### Exercise details:
Restate the data word for word. Leave the pictures out.

### Excerpted data:
------------------------------

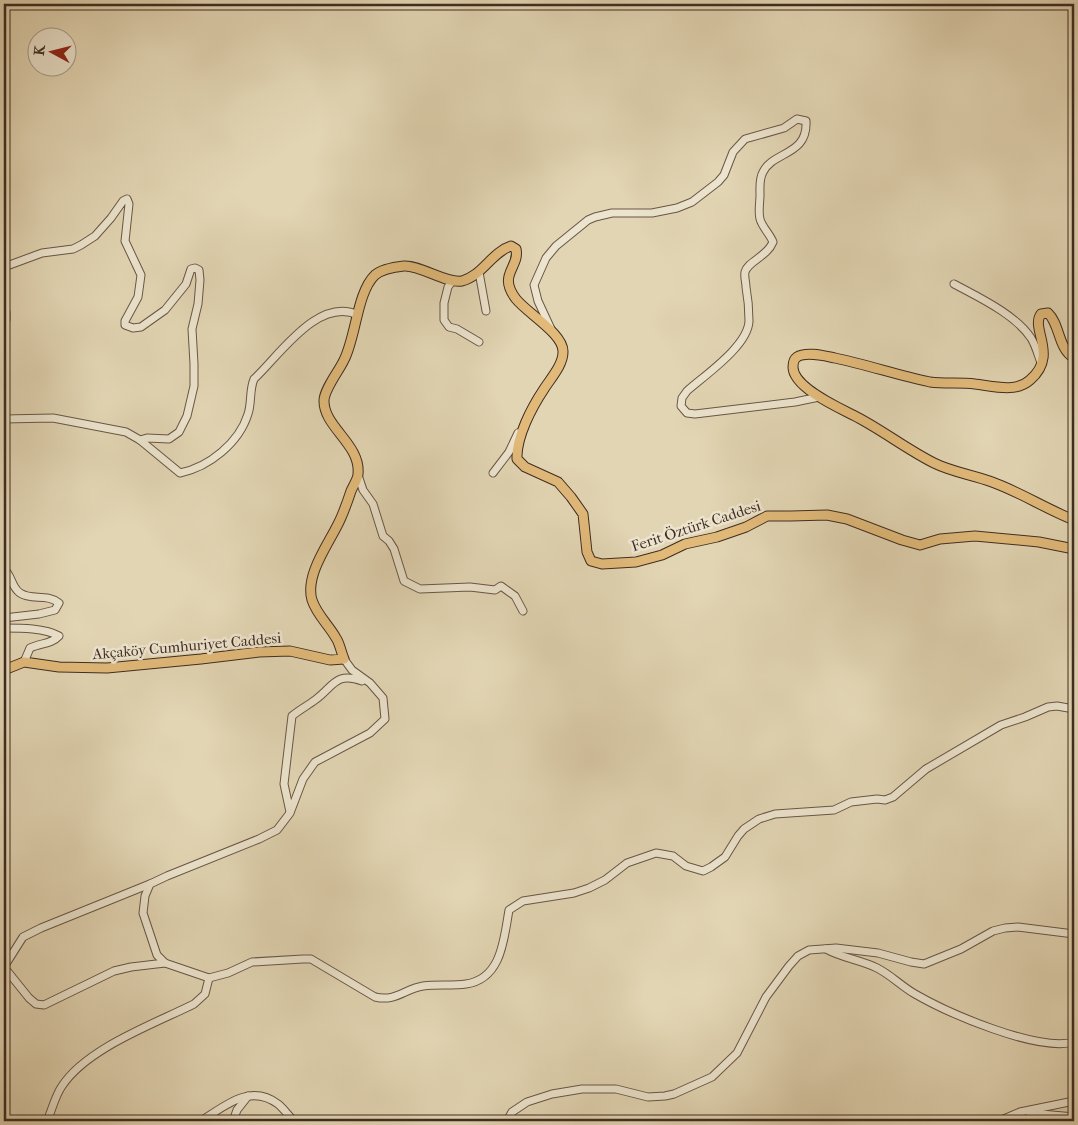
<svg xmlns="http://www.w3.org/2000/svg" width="1078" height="1125" viewBox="0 0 1078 1125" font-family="'IM FELL French Canon',serif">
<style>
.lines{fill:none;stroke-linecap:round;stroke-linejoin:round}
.minor-casing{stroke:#685646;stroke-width:9}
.major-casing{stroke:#3f2c22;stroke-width:11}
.minor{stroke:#ece4ce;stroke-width:7}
.major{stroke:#e1ba7a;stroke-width:9}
.labels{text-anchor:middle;stroke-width:5;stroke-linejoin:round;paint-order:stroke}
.street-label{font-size:15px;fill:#3f2c22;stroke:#ece4ce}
</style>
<rect width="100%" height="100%" fill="#e2d5b3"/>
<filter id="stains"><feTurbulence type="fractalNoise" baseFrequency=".004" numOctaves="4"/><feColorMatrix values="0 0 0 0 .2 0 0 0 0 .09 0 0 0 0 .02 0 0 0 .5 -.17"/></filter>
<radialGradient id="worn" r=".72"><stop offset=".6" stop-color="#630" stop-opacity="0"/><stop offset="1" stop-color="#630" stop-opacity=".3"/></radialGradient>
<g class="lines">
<defs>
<g id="minor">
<path d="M4,267L42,253L73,249L81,245L95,236L111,218L123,201L127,199L129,204L125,241L141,275L138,297L125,321V325L133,328L141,327L165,310L186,284L191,269L195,268L199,270L200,280L198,304L192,329L194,364V386L187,416L179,432L169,439L147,438L140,440"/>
<path d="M479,272L486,311"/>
<path d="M453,280L448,287L444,303V320L449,327L457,329L479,342"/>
<path d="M954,284C978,297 1015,314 1031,338C1036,346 1038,355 1041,363"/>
<path d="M4,312H6V320L4,322"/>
<path d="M551,329L538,301L534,285L546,258L556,246L588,220L595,217L612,213H652L677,208L692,202L718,182L724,175L733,152L745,139L784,128L797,119L806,121C808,156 773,151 763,172C759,179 760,187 760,195C760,203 758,211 760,219C762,227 770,234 773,242C767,257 748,261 745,272C744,277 746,282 746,287C748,298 749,310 749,321C748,346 705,375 687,391L682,398L681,406L687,413L695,414L795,402L819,397"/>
<path d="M4,419L53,418L126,432L140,440L180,473C209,467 239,443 248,414C252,402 249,391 254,379C279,356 318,296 358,315"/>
<path d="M493,473L509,452L518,433"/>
<path d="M358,475L363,490L373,504L383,536L389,541L394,549L404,581L420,589L470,587L495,590L501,586L515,596L523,611"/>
<path d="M4,569C12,575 11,587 20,593C32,601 46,593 59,603L55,610L39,614L4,618"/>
<path d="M4,628C21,628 45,628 59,636C52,644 40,643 30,648L24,662"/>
<path d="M290,812L284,784L292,716C299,710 307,706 315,700C333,687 336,671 362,681"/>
<path d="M826,949C842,958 861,960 877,968C891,975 901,986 915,994C948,1013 1037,1052 1074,1042"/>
<path d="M4,967L29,998L36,1004L44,1005L114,971L131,967L165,963"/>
<path d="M4,967L23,937L41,928L150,884"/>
<path d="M209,978L228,973L252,962L303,959H311L375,997C396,1002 404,989 423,986C437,984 452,986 466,984C502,979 504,938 509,910L523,901L574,893L589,888L605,880L627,863L656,853L673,856L686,866L703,871L711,867L725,857L738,836L744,829L759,819L775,814L834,810L851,802L877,799L885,800L893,797L926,769L1001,725L1025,717L1048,707L1057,706L1074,709"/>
<path d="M209,978L165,963L157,955L143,913L145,896L150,884L167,876L259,839L277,830L290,813L303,779L315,762L370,733L385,719L383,698L370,683L352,670L344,659"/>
<path d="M1030,1113L1074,1117"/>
<path d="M47,1121C52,1110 55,1096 62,1086C87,1048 154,1024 194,1004L205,994L209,978"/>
<path d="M201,1121C225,1106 250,1083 278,1104C284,1109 288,1115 294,1121"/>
<path d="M233,1121L237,1110L248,1096"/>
<path d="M507,1121L512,1112L527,1102L552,1094L582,1089H616L648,1097L665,1096L674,1094L712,1077L737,1053L766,997L789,966L798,956L809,950L836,948L878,953L911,962L924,964L961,949L993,931L1005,928L1018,927L1074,934"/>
<path d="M999,1121L1020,1112L1074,1101"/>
</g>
<g id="major">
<path d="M1074,358C1058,349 1060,324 1048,313L1041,314C1030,329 1059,355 1030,380C1016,393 993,386 975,384C961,382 945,384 930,382C898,375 867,365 835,358C825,356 806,351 797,357C794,359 793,363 793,367C793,387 837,407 853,415C881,429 906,449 934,463C952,472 973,475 992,482C1020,492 1046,509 1074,520"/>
<path d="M4,670L24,662L59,667L107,668L201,659L259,652L290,651L330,660L344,659C341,652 340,644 336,638C328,624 317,615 312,600C305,576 327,546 337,526C343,515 347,503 351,491C353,486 358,479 358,474C361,444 323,427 324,400C325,388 339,371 344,360C356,337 357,292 375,275C382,269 395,267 404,266C420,265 447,284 462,281C482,276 492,252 511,246L516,249C520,268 497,274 516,299C527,313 564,334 563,352C563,365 551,378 544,389C532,407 516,437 517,459L525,467L558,482L571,497L583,514L587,552L591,561L602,564L636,562L662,555L685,544L717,537L746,527L767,516H791L827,515L847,519L902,540L920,545L940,539L975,536L1039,542L1074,549"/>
</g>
</defs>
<use href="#minor" class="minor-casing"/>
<use href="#major" class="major-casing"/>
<use href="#minor" class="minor"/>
<use href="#major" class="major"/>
</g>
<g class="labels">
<g class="street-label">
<text transform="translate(696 526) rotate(-18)" y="5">Ferit Öztürk Caddesi</text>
<text transform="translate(187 646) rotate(-5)" y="5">Akçaköy Cumhuriyet Caddesi</text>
</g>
</g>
<rect width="1078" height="1125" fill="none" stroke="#e2d5b3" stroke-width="20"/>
<rect x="5" y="5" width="1068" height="1115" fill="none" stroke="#3f2c22" stroke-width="2.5"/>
<rect x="10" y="10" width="1058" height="1105" fill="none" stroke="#3f2c22"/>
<g transform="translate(52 52) rotate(277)"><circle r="24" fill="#ece4ce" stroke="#a79a89"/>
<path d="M0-4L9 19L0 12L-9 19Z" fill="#8f2418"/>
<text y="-8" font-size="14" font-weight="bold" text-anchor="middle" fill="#3f2c22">K</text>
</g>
<rect width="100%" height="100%" filter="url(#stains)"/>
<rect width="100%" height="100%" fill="url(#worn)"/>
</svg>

------------------------------

### Output:
<svg xmlns="http://www.w3.org/2000/svg" width="1078" height="1125" viewBox="0 0 1078 1125" font-family="'IM FELL French Canon',serif">
<style>
.lines{fill:none;stroke-linecap:round;stroke-linejoin:round}
.minor-casing{stroke:#685646;stroke-width:9}
.major-casing{stroke:#3f2c22;stroke-width:11}
.minor{stroke:#ece4ce;stroke-width:7}
.major{stroke:#e1ba7a;stroke-width:9}
.labels{text-anchor:middle;stroke-width:5;stroke-linejoin:round;paint-order:stroke}
.street-label{font-size:15px;fill:#3f2c22;stroke:#ece4ce}
</style>
<rect width="100%" height="100%" fill="#e2d5b3"/>
<filter id="stains"><feTurbulence type="fractalNoise" baseFrequency=".004" numOctaves="4"/><feColorMatrix values="0 0 0 0 .2 0 0 0 0 .09 0 0 0 0 .02 0 0 0 .5 -.17"/></filter>
<radialGradient id="worn" r=".72"><stop offset=".6" stop-color="#630" stop-opacity="0"/><stop offset="1" stop-color="#630" stop-opacity=".3"/></radialGradient>
<g class="lines">
<defs>
<g id="minor">
<path d="M4,267L42,253L73,249L81,245L95,236L111,218L123,201L127,199L129,204L125,241L141,275L138,297L125,321V325L133,328L141,327L165,310L186,284L191,269L195,268L199,270L200,280L198,304L192,329L194,364V386L187,416L179,432L169,439L147,438L140,440"/>
<path d="M479,272L486,311"/>
<path d="M453,280L448,287L444,303V320L449,327L457,329L479,342"/>
<path d="M954,284C978,297 1015,314 1031,338C1036,346 1038,355 1041,363"/>
<path d="M4,312H6V320L4,322"/>
<path d="M551,329L538,301L534,285L546,258L556,246L588,220L595,217L612,213H652L677,208L692,202L718,182L724,175L733,152L745,139L784,128L797,119L806,121C808,156 773,151 763,172C759,179 760,187 760,195C760,203 758,211 760,219C762,227 770,234 773,242C767,257 748,261 745,272C744,277 746,282 746,287C748,298 749,310 749,321C748,346 705,375 687,391L682,398L681,406L687,413L695,414L795,402L819,397"/>
<path d="M4,419L53,418L126,432L140,440L180,473C209,467 239,443 248,414C252,402 249,391 254,379C279,356 318,296 358,315"/>
<path d="M493,473L509,452L518,433"/>
<path d="M358,475L363,490L373,504L383,536L389,541L394,549L404,581L420,589L470,587L495,590L501,586L515,596L523,611"/>
<path d="M4,569C12,575 11,587 20,593C32,601 46,593 59,603L55,610L39,614L4,618"/>
<path d="M4,628C21,628 45,628 59,636C52,644 40,643 30,648L24,662"/>
<path d="M290,812L284,784L292,716C299,710 307,706 315,700C333,687 336,671 362,681"/>
<path d="M826,949C842,958 861,960 877,968C891,975 901,986 915,994C948,1013 1037,1052 1074,1042"/>
<path d="M4,967L29,998L36,1004L44,1005L114,971L131,967L165,963"/>
<path d="M4,967L23,937L41,928L150,884"/>
<path d="M209,978L228,973L252,962L303,959H311L375,997C396,1002 404,989 423,986C437,984 452,986 466,984C502,979 504,938 509,910L523,901L574,893L589,888L605,880L627,863L656,853L673,856L686,866L703,871L711,867L725,857L738,836L744,829L759,819L775,814L834,810L851,802L877,799L885,800L893,797L926,769L1001,725L1025,717L1048,707L1057,706L1074,709"/>
<path d="M209,978L165,963L157,955L143,913L145,896L150,884L167,876L259,839L277,830L290,813L303,779L315,762L370,733L385,719L383,698L370,683L352,670L344,659"/>
<path d="M1030,1113L1074,1117"/>
<path d="M47,1121C52,1110 55,1096 62,1086C87,1048 154,1024 194,1004L205,994L209,978"/>
<path d="M201,1121C225,1106 250,1083 278,1104C284,1109 288,1115 294,1121"/>
<path d="M233,1121L237,1110L248,1096"/>
<path d="M507,1121L512,1112L527,1102L552,1094L582,1089H616L648,1097L665,1096L674,1094L712,1077L737,1053L766,997L789,966L798,956L809,950L836,948L878,953L911,962L924,964L961,949L993,931L1005,928L1018,927L1074,934"/>
<path d="M999,1121L1020,1112L1074,1101"/>
</g>
<g id="major">
<path d="M1074,358C1058,349 1060,324 1048,313L1041,314C1030,329 1059,355 1030,380C1016,393 993,386 975,384C961,382 945,384 930,382C898,375 867,365 835,358C825,356 806,351 797,357C794,359 793,363 793,367C793,387 837,407 853,415C881,429 906,449 934,463C952,472 973,475 992,482C1020,492 1046,509 1074,520"/>
<path d="M4,670L24,662L59,667L107,668L201,659L259,652L290,651L330,660L344,659C341,652 340,644 336,638C328,624 317,615 312,600C305,576 327,546 337,526C343,515 347,503 351,491C353,486 358,479 358,474C361,444 323,427 324,400C325,388 339,371 344,360C356,337 357,292 375,275C382,269 395,267 404,266C420,265 447,284 462,281C482,276 492,252 511,246L516,249C520,268 497,274 516,299C527,313 564,334 563,352C563,365 551,378 544,389C532,407 516,437 517,459L525,467L558,482L571,497L583,514L587,552L591,561L602,564L636,562L662,555L685,544L717,537L746,527L767,516H791L827,515L847,519L902,540L920,545L940,539L975,536L1039,542L1074,549"/>
</g>
</defs>
<use href="#minor" class="minor-casing"/>
<use href="#major" class="major-casing"/>
<use href="#minor" class="minor"/>
<use href="#major" class="major"/>
</g>
<g class="labels">
<g class="street-label">
<text transform="translate(696 526) rotate(-18)" y="5">Ferit Öztürk Caddesi</text>
<text transform="translate(187 646) rotate(-5)" y="5">Akçaköy Cumhuriyet Caddesi</text>
</g>
</g>
<rect width="1078" height="1125" fill="none" stroke="#e2d5b3" stroke-width="20"/>
<rect x="5" y="5" width="1068" height="1115" fill="none" stroke="#3f2c22" stroke-width="2.5"/>
<rect x="10" y="10" width="1058" height="1105" fill="none" stroke="#3f2c22"/>
<g transform="translate(52 52) rotate(277)"><circle r="24" fill="#ece4ce" stroke="#a79a89"/>
<path d="M0-4L9 19L0 12L-9 19Z" fill="#8f2418"/>
<text y="-8" font-size="14" font-weight="bold" text-anchor="middle" fill="#3f2c22">K</text>
</g>
<rect width="100%" height="100%" filter="url(#stains)"/>
<rect width="100%" height="100%" fill="url(#worn)"/>
</svg>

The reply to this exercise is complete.